> DATA:
◇ ◇ ◇ ◇ ◇
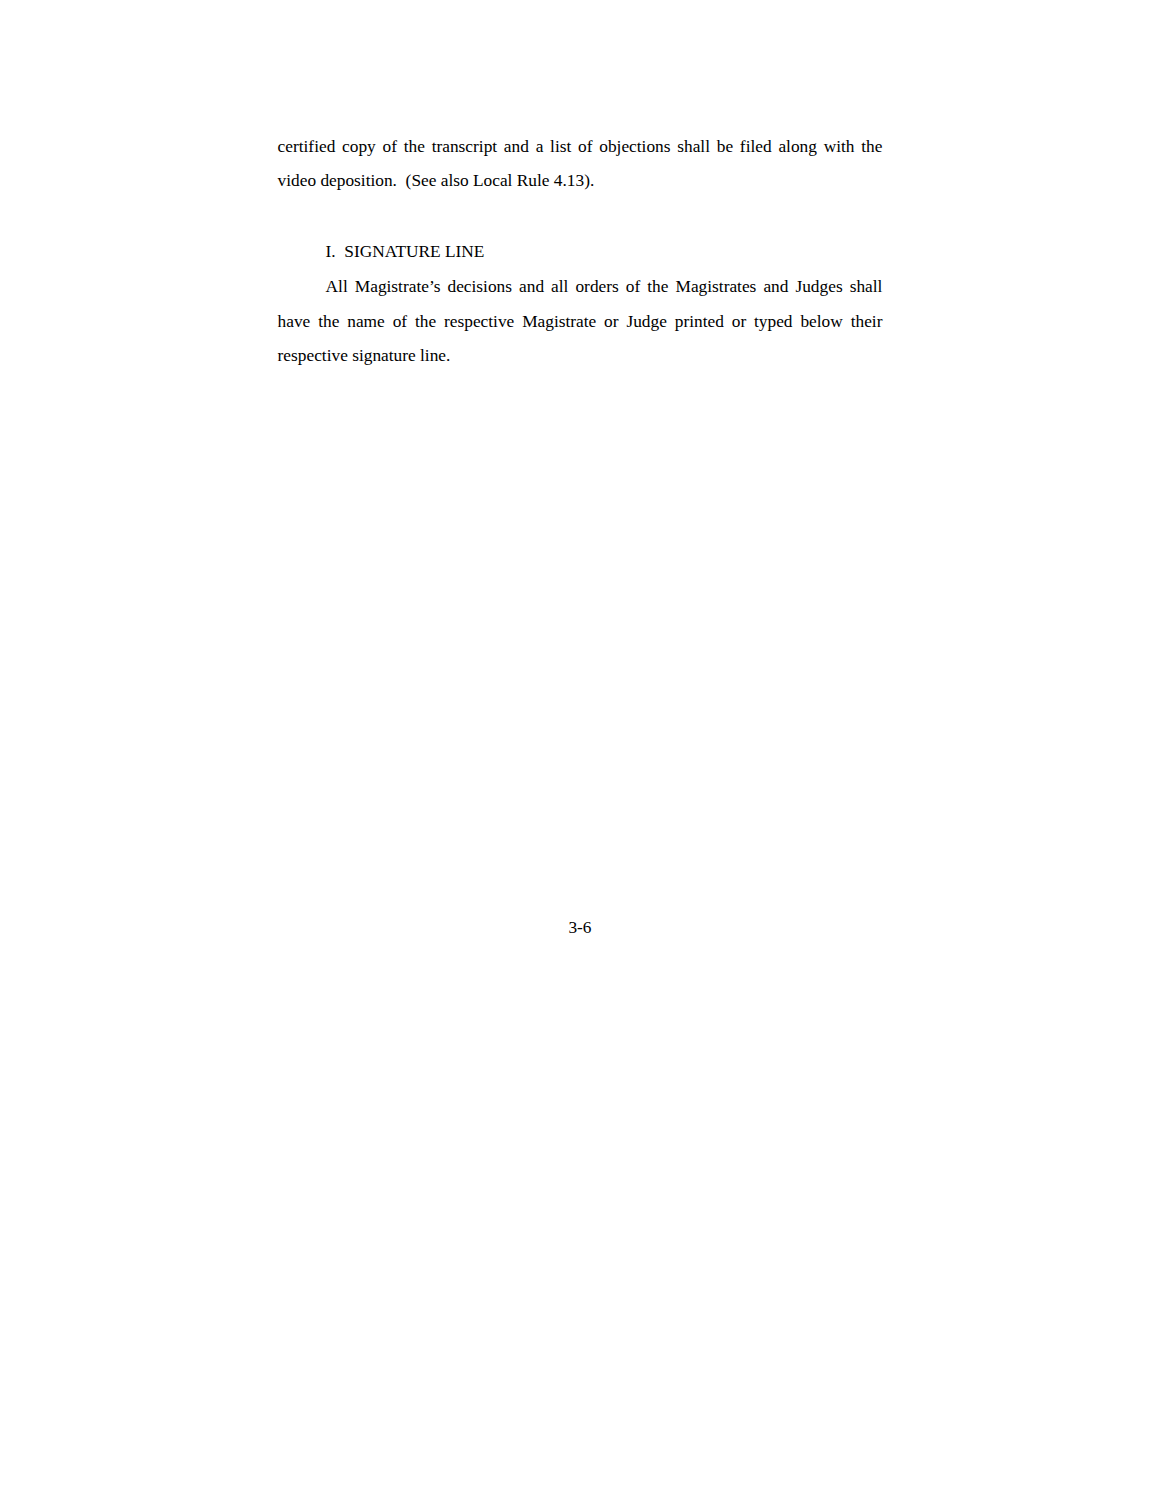certified copy of the transcript and a list of objections shall be filed along with the video deposition. (See also Local Rule 4.13).
I. SIGNATURE LINE
All Magistrate’s decisions and all orders of the Magistrates and Judges shall have the name of the respective Magistrate or Judge printed or typed below their respective signature line.
3-6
◇ ◇ ◇ ◇ ◇
> WORK TO COMPLETE:
Leaving out all lines before the one containing "I. SIGNATURE LINE", copy that line and the rest through the end of the listing above exactly.

> SOLUTION TO THIS PROBLEM:
I. SIGNATURE LINE
All Magistrate’s decisions and all orders of the Magistrates and Judges shall have the name of the respective Magistrate or Judge printed or typed below their respective signature line.
3-6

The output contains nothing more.